This is a translation of one of the 45 blogs I wrote during my three month stay in Paris, 2021-2022.



Januari, 13 2022
On a long walk through Montmartre today I came upon le Cimitière de Saint Vincent. Out of curiosity I entered the grounds, saw a few hundred monuments from different periods and sizes and began to scan the graves methodically. An enjoyable activity during which I took notes of all kinds of information of small interest. Almost at the end in a corner of the cemetery under a large cypress I noticed a messy display of cat pictures and figurines and thought; ‘probably the grave of a cat lady.” In passing I saw the white bucket with the inscription “pour Steinlen ne pas voler”. And actually engraved on a flat tombstone his name and details.

When looking for information on Steinlen it is teeming with cats, which to me has no special appeal. Steinlen for me represents an artist of sincere engagement with the living conditions and plights of ordinary people, drawings as slices of everyday life in a big metropole.
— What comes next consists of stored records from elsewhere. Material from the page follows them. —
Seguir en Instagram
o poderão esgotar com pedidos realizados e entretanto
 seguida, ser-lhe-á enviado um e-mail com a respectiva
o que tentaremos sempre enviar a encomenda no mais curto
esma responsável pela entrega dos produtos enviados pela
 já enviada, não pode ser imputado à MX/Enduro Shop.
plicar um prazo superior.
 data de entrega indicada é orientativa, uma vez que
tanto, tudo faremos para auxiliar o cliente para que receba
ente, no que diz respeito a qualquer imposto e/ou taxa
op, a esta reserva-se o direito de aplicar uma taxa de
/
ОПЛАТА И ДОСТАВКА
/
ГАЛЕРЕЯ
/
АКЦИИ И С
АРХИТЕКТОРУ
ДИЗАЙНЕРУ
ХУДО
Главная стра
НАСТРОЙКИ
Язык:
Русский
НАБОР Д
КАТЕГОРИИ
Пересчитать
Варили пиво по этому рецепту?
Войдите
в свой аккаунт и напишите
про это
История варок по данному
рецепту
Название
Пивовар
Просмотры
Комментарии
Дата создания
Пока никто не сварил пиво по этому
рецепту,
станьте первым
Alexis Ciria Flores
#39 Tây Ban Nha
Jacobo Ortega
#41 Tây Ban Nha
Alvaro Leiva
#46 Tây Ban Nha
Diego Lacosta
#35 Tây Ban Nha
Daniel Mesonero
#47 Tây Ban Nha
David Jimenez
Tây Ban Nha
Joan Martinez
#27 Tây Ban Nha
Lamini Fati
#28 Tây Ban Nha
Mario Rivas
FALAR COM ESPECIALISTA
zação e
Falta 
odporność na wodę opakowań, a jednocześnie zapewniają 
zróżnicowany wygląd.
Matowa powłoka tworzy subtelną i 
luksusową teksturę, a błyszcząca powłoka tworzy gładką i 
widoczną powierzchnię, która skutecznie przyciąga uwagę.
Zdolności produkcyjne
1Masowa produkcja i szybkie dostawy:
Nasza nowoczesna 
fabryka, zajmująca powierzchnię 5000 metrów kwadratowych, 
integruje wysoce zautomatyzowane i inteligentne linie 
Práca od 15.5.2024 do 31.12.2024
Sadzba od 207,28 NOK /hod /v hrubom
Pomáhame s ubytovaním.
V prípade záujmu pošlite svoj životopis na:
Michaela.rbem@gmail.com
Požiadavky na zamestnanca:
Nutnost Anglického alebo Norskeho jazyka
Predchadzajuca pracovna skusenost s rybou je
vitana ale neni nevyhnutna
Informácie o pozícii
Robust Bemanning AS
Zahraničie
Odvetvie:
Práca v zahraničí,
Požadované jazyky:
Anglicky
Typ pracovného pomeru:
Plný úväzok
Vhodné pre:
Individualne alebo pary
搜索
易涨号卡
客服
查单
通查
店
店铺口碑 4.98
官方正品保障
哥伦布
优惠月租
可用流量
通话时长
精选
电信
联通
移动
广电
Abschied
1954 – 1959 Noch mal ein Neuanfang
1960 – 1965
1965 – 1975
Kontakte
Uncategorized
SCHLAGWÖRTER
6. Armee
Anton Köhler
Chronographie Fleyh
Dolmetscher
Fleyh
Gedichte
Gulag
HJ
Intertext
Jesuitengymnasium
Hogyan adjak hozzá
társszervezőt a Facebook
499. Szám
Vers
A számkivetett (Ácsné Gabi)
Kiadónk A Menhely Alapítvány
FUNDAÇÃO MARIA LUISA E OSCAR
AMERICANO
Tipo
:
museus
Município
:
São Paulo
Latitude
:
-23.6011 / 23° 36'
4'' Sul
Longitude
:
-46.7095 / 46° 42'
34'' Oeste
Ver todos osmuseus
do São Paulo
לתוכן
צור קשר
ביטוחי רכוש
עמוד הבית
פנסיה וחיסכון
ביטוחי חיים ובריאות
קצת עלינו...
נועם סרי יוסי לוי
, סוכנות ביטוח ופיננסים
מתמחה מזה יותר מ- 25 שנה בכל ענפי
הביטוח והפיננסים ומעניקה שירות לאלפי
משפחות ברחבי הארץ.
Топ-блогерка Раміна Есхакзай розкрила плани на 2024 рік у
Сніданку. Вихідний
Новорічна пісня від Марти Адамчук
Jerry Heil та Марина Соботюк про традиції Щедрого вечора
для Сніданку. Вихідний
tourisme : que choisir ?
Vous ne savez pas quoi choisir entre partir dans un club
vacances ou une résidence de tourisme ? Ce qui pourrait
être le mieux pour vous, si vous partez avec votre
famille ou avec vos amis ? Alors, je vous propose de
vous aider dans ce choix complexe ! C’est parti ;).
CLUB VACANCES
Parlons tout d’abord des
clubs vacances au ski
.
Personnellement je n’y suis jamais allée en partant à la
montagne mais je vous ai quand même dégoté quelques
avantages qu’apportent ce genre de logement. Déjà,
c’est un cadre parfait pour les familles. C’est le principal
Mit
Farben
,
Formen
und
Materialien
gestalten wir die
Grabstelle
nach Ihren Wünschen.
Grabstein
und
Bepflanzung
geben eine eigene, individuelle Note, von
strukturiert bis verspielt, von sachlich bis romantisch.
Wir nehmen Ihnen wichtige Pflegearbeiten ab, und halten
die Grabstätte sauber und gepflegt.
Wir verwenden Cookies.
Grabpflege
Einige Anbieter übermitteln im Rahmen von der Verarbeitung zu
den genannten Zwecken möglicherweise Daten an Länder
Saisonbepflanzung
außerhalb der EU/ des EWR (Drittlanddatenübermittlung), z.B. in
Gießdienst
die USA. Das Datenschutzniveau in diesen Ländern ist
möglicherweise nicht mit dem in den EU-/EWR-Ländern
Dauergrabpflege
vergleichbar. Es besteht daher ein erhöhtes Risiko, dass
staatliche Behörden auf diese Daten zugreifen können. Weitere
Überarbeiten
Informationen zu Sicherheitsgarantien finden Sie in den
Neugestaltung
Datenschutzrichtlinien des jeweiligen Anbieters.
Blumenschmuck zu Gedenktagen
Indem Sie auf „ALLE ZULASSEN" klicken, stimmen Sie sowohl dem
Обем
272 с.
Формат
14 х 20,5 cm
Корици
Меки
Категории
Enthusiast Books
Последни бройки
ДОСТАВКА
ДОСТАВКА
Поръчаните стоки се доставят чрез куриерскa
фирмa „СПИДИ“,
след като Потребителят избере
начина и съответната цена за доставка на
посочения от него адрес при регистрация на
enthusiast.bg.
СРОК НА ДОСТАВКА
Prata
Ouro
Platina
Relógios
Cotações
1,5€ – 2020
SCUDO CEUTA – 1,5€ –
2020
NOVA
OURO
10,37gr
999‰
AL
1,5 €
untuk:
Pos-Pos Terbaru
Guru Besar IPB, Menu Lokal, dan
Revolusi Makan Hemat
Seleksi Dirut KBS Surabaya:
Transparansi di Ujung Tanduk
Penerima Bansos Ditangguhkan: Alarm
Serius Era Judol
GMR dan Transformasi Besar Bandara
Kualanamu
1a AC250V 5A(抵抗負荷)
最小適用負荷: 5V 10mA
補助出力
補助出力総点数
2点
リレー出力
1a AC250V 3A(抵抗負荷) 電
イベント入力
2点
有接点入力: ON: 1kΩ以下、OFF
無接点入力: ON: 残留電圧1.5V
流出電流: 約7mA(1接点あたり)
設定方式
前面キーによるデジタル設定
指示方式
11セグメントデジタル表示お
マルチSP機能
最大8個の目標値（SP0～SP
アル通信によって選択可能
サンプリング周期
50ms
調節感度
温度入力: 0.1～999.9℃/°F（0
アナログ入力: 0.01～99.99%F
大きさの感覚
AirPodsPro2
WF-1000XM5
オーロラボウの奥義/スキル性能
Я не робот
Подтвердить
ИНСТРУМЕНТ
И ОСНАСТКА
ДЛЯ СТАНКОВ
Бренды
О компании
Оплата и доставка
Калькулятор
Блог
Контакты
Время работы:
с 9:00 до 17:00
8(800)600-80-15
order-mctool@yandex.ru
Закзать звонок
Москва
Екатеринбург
I love his drawings for magazines like ‘L’Assiette au Beurre” such as ‘Le Veau d’Or’ or his etchings on scenes from World War One.

Yet Steinlen also appears to have been a real kind of ‘cat man’ who fed the street cats of Montmartre. In a blog text written by Magdalin Asimakis for The Met ( 2 november 2017) I read that for him these cats represented the freedom of Montmartre. Living the life of a Bohemian ‘unobstructed by capitalist Paris’. I’m glad I followed my nose.